Asiya Khatun said, “Donors come with vehicles and give us foods, fruits and different materials. It helps us survive. But the painful matter is that we have not got any tiny space to sleep at night.”.
“It is our fate. Our homeland failed to keep us in own houses. It is unbearable sufferings. But the most agony comes during the rainfall. We, the women staying outside the camps keep our kids covering only by cloths.
After ending the rain we pour water from the wet clothes and wipeout the kids,” said Fatima Khatun, another women at Palangkhali road.
On the spot visits in Teknaf and Ukhiya upazilas in Cox’ Bazar, this correspondent found that huge numbers of Rohingya people were sitting beside the roads.

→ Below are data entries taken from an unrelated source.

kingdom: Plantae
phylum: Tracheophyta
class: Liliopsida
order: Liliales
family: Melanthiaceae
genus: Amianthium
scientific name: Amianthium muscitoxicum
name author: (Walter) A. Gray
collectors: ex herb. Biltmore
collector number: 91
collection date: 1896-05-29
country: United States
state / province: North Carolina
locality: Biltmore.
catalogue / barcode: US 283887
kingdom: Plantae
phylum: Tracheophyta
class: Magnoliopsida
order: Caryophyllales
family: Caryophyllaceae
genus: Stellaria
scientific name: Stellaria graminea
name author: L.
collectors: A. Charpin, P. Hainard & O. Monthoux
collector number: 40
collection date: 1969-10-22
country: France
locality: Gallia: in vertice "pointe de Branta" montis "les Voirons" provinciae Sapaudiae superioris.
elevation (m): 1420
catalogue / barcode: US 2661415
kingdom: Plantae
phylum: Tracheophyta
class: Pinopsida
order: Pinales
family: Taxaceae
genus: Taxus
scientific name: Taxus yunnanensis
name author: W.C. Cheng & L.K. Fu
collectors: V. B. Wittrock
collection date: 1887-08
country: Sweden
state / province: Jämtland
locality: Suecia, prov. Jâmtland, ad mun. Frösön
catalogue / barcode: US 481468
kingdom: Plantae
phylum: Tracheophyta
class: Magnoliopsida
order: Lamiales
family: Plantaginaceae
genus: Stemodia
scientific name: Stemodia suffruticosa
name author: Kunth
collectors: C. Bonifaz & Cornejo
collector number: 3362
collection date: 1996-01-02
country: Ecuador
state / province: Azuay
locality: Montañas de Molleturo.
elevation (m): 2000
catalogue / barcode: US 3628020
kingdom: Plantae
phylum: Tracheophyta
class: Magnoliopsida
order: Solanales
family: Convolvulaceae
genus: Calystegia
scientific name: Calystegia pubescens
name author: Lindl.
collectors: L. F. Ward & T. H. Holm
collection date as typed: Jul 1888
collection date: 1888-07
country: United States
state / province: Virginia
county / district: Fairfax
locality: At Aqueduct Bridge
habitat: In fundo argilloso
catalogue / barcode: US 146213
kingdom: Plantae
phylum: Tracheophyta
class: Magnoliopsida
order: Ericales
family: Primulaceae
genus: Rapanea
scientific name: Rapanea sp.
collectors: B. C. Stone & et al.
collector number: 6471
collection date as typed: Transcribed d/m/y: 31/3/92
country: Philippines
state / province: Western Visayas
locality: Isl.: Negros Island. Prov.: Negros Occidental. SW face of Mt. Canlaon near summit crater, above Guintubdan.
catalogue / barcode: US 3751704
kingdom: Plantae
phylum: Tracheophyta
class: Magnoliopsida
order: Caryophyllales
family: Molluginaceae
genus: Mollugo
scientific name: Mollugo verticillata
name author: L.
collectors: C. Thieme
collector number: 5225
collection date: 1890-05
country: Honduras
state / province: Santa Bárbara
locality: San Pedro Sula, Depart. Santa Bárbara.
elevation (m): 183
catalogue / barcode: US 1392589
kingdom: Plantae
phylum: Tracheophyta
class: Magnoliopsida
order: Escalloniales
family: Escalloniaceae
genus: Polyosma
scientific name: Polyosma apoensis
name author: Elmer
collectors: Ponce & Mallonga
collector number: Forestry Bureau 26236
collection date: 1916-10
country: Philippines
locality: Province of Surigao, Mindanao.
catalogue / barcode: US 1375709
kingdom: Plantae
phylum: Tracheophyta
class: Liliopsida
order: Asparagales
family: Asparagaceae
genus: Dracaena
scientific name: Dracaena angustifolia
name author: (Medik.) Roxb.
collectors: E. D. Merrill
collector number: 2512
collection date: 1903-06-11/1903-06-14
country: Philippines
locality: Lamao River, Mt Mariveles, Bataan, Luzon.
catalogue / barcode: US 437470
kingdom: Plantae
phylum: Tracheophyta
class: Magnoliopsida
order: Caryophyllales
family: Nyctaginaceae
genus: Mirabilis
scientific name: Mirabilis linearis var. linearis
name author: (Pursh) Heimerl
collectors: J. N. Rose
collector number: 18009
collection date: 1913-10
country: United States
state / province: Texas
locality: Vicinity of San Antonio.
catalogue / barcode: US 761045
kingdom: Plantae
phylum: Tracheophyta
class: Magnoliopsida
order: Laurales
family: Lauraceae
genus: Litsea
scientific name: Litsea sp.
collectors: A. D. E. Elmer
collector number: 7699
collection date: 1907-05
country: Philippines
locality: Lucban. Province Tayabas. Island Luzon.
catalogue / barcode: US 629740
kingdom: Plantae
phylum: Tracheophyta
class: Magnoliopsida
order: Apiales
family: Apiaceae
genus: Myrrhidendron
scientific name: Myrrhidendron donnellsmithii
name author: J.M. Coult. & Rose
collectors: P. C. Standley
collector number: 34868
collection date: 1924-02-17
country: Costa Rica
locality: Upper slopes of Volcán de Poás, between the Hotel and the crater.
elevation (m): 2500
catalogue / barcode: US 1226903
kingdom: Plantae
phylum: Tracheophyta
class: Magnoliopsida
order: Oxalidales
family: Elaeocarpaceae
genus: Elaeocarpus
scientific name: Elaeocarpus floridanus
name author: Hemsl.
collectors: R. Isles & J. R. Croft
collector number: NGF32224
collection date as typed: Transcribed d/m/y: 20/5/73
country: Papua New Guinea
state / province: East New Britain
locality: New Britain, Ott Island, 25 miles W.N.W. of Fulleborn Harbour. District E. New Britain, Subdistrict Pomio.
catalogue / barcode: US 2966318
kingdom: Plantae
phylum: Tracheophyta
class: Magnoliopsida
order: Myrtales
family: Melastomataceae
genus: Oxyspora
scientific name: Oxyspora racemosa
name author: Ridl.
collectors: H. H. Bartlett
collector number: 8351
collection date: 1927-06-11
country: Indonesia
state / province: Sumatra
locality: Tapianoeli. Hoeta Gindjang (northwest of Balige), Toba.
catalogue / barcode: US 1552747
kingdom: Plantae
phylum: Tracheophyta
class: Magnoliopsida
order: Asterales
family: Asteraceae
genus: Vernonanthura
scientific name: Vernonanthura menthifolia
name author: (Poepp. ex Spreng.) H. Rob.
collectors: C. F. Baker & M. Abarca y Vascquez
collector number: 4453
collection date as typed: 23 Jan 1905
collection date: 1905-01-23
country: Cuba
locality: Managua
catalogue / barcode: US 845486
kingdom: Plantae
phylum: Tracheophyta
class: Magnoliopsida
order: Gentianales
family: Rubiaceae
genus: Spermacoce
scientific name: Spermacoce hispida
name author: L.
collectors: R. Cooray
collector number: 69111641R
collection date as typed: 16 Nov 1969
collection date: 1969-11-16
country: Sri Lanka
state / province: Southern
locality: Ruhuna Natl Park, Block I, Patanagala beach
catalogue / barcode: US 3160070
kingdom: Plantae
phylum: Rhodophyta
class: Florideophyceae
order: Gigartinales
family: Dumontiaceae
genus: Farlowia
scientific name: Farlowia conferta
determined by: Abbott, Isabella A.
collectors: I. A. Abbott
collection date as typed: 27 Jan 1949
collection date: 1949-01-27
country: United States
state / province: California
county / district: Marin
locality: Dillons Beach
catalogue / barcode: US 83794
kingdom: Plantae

They fled from the Rakhine state of Myanmar after the violence started there on August 25.
Some of the Rohingyas got shelter in temporary camps in Kutupalong, Palongkhali, Thaingkhali and BaluKhali in Ukhiya Upazila and Nayapara, Unchiprang and other temporary camps in Teknaf Upazila in Cox’s Bazar district.
According to sources, around 4.5 lakh Rohingya people entered Bangladesh since the latest violence occurred in the Rakhine state of Myanmar on August 25.  
Many of the refugees have been accommodated in temporary camps made by polythene sheets, ropes and bamboos.
But all of the refugees cannot get place in those camps. And the rest of them are floating here and there looking for shelters and passing their days and nights under the open sky on the road sides.
Most of them were women and children. They are staying with little and medium flocks.
The women were wearing black Burkhas and Hijabs. They had their children with them. But their male people were trying to collect relief materials from the volunteers.
The trucks of volunteers were frequently going through the roads and giving foods, fruits and water bottles to the road side refugees.
They can feed themselves and their children from the volunteers but when night becomes deep they get more helpless due to lack of shelter.
When contacted, Mohammad Ali Hossain, Deputy Commissioner of Cox’s Bazar, said, “It is really difficult to give shelter to the uncountable refugees still coming from Myanmar. We are trying to ensure discipline among the refugees to count and register them and to give relief properly.”
Apart them, the refugees from the temporary camps said that their tiny makeshift houses also nearly nothing because it was full of mud.
The tie of the rope, polythene and bamboos are too weak to protect the refugees from normal wind and rain water, they said.